In normal circumstances, you would be hard-pressed to find something in common between a small-farmer in Kansas. an ex-convict in Ohio, and a former mortgage administrator in Florida, apart from their common US citizenship. But in The Disrupted, directed by Sarah Colt and Josh Gleason, the impoverishing effects of globalisation on all walks of life are revealed in intimate detail.

It takes a few minutes to understand what Colt and Gleason’s film is about as the directors segue from small farmer Donn Teke feeding his cows, to Latin-American Peter Velez bidding farewell to his friends and co-workers after they are laid off, and then Uber driver Cheryl Long detailing her frustration as she waits – along with scores of other drivers – in a taxi lot as a gremlin-prone app orders them into a queue for customers.

Slowly it dawns on viewers that these three characters are all struggling to make ends meet in a country with the greatest wealth disparity of any in the industrialised world.

▸ DATA LINES:
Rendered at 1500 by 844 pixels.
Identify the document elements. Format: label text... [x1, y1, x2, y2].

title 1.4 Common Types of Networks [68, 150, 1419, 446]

▸ WORK INSTRUCTIONS:
a) List every person the film review names.
b) From the film review, return the part that opens with the words containing "It takes a few" and closes with "queue for customers.", copied character for character.
The data isn't required for anything here.

▸ FINAL ANSWERS:
a) Sarah Colt, Josh Gleason, Donn Teke, Peter Velez, Cheryl Long

b)
It takes a few minutes to understand what Colt and Gleason’s film is about as the directors segue from small farmer Donn Teke feeding his cows, to Latin-American Peter Velez bidding farewell to his friends and co-workers after they are laid off, and then Uber driver Cheryl Long detailing her frustration as she waits – along with scores of other drivers – in a taxi lot as a gremlin-prone app orders them into a queue for customers.